◆ **Collected data**:

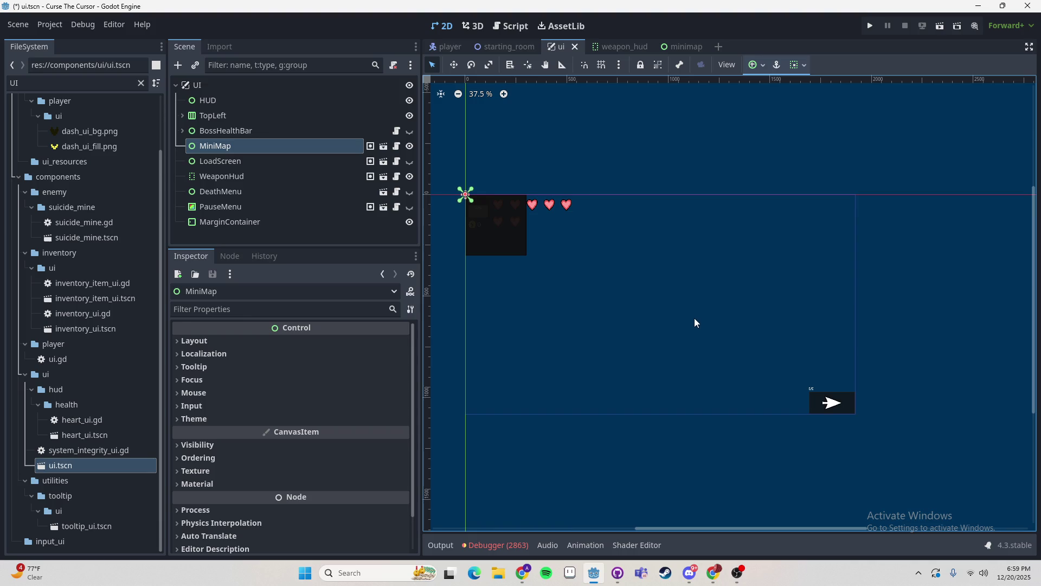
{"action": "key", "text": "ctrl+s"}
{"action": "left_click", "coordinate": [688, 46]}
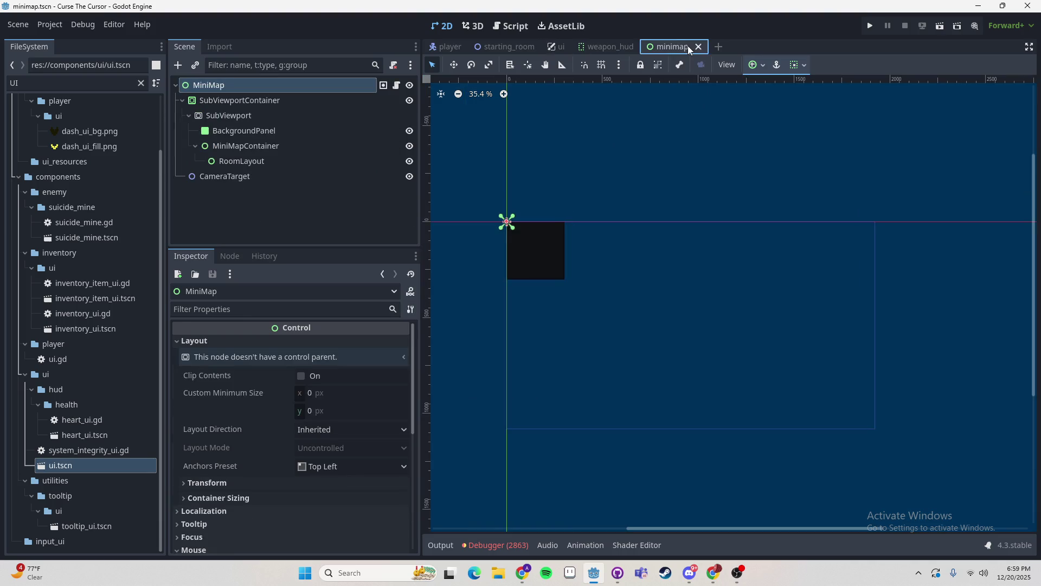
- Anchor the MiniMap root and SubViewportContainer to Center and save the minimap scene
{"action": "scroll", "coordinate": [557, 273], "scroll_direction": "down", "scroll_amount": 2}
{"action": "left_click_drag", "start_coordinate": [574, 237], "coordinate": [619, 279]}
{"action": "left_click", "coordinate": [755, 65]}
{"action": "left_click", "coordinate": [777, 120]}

◆ **Exercise**: Lines from the entries that contain the word "action" are what the answer must hold.

◆ **Response**:
{"action": "key", "text": "ctrl+s"}
{"action": "left_click", "coordinate": [688, 46]}
{"action": "scroll", "coordinate": [557, 273], "scroll_direction": "down", "scroll_amount": 2}
{"action": "left_click_drag", "start_coordinate": [574, 237], "coordinate": [619, 279]}
{"action": "left_click", "coordinate": [755, 65]}
{"action": "left_click", "coordinate": [777, 120]}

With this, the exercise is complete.